= Task statement =
Return every line of the rows, unchanged, from the first line through the line that contains "Morris & Company and Berrys renew Lexus", with both of those lines included.

= The data =
━━━━━━━━

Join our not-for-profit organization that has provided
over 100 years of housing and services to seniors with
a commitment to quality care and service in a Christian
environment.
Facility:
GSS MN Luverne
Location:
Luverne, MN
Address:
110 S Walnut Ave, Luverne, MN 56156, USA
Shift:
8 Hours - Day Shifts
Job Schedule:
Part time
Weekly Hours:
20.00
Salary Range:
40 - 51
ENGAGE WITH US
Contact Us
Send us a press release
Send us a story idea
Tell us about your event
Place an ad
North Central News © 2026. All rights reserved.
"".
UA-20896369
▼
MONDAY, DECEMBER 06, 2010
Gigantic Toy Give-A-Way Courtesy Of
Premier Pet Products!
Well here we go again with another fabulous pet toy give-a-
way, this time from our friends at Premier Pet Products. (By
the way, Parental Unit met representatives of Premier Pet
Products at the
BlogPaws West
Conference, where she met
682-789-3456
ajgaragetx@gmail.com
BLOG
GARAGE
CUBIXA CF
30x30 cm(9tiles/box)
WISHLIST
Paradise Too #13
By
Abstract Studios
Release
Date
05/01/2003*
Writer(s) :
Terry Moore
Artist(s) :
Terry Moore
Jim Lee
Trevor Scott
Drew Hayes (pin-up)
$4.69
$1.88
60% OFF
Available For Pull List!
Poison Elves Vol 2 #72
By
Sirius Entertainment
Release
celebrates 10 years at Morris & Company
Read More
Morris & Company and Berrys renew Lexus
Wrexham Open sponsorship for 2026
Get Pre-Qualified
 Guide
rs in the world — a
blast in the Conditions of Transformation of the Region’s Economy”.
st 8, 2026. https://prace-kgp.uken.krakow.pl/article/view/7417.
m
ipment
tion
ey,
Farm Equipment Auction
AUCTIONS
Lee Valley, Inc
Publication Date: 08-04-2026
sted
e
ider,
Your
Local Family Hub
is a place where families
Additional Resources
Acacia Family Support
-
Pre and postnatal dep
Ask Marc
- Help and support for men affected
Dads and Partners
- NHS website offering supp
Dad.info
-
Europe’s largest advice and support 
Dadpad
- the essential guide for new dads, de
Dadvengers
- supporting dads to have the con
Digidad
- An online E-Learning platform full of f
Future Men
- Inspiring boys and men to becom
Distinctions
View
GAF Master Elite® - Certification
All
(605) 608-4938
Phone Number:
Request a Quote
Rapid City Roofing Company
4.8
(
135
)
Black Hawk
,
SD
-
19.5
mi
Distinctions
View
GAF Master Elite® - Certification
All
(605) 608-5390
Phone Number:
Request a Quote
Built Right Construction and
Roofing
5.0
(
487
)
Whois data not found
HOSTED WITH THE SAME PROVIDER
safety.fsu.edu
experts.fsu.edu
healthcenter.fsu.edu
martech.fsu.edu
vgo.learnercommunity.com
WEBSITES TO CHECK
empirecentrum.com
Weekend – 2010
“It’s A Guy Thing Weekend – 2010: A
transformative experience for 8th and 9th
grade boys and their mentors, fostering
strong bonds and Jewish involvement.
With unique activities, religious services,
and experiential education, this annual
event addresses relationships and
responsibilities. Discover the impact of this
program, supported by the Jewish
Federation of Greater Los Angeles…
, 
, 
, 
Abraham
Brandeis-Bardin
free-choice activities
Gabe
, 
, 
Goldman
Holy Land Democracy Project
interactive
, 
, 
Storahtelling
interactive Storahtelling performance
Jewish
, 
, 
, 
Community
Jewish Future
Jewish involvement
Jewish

━━━━━━━━

= Output for this task =
Join our not-for-profit organization that has provided
over 100 years of housing and services to seniors with
a commitment to quality care and service in a Christian
environment.
Facility:
GSS MN Luverne
Location:
Luverne, MN
Address:
110 S Walnut Ave, Luverne, MN 56156, USA
Shift:
8 Hours - Day Shifts
Job Schedule:
Part time
Weekly Hours:
20.00
Salary Range:
40 - 51
ENGAGE WITH US
Contact Us
Send us a press release
Send us a story idea
Tell us about your event
Place an ad
North Central News © 2026. All rights reserved.
"".
UA-20896369
▼
MONDAY, DECEMBER 06, 2010
Gigantic Toy Give-A-Way Courtesy Of
Premier Pet Products!
Well here we go again with another fabulous pet toy give-a-
way, this time from our friends at Premier Pet Products. (By
the way, Parental Unit met representatives of Premier Pet
Products at the
BlogPaws West
Conference, where she met
682-789-3456
ajgaragetx@gmail.com
BLOG
GARAGE
CUBIXA CF
30x30 cm(9tiles/box)
WISHLIST
Paradise Too #13
By
Abstract Studios
Release
Date
05/01/2003*
Writer(s) :
Terry Moore
Artist(s) :
Terry Moore
Jim Lee
Trevor Scott
Drew Hayes (pin-up)
$4.69
$1.88
60% OFF
Available For Pull List!
Poison Elves Vol 2 #72
By
Sirius Entertainment
Release
celebrates 10 years at Morris & Company
Read More
Morris & Company and Berrys renew Lexus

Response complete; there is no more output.